── RECORDED DATA ──

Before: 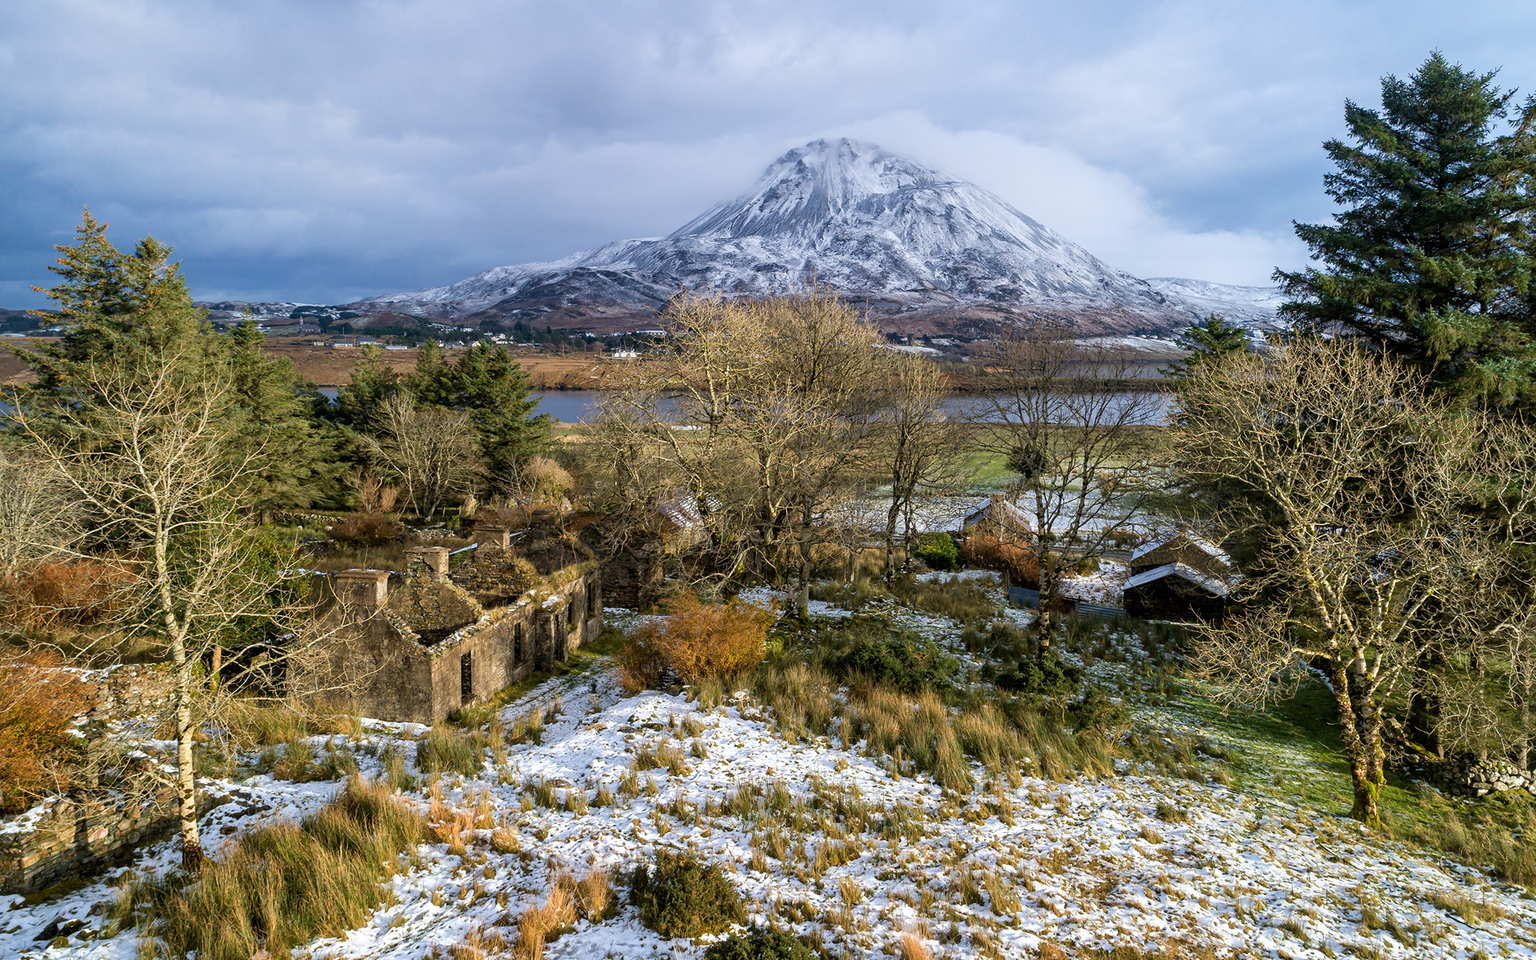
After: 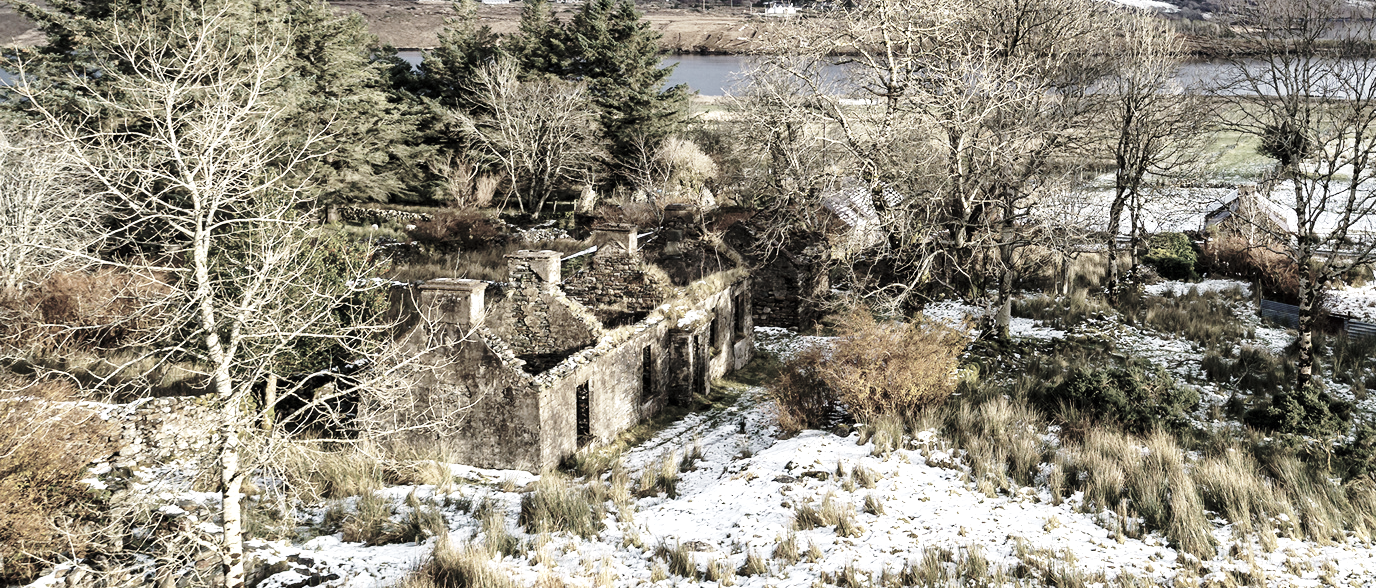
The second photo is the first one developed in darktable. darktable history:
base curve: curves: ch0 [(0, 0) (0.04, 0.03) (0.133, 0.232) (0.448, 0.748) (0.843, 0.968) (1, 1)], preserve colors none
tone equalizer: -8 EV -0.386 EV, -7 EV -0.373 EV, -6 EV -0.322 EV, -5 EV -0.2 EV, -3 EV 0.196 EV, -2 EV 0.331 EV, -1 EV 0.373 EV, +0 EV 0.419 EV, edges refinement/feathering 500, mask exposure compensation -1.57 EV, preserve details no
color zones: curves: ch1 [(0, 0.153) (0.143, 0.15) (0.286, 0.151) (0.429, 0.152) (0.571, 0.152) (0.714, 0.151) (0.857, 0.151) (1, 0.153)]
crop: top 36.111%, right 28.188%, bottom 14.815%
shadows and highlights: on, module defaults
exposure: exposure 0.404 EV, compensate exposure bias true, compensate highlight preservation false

───

Edit all the items so that every "curves" becomes "splines", with everything else left as it is. Leave the pictures out of your answer.

Before: 
After: 
The second photo is the first one developed in darktable. darktable history:
base curve: splines: ch0 [(0, 0) (0.04, 0.03) (0.133, 0.232) (0.448, 0.748) (0.843, 0.968) (1, 1)], preserve colors none
tone equalizer: -8 EV -0.386 EV, -7 EV -0.373 EV, -6 EV -0.322 EV, -5 EV -0.2 EV, -3 EV 0.196 EV, -2 EV 0.331 EV, -1 EV 0.373 EV, +0 EV 0.419 EV, edges refinement/feathering 500, mask exposure compensation -1.57 EV, preserve details no
color zones: splines: ch1 [(0, 0.153) (0.143, 0.15) (0.286, 0.151) (0.429, 0.152) (0.571, 0.152) (0.714, 0.151) (0.857, 0.151) (1, 0.153)]
crop: top 36.111%, right 28.188%, bottom 14.815%
shadows and highlights: on, module defaults
exposure: exposure 0.404 EV, compensate exposure bias true, compensate highlight preservation false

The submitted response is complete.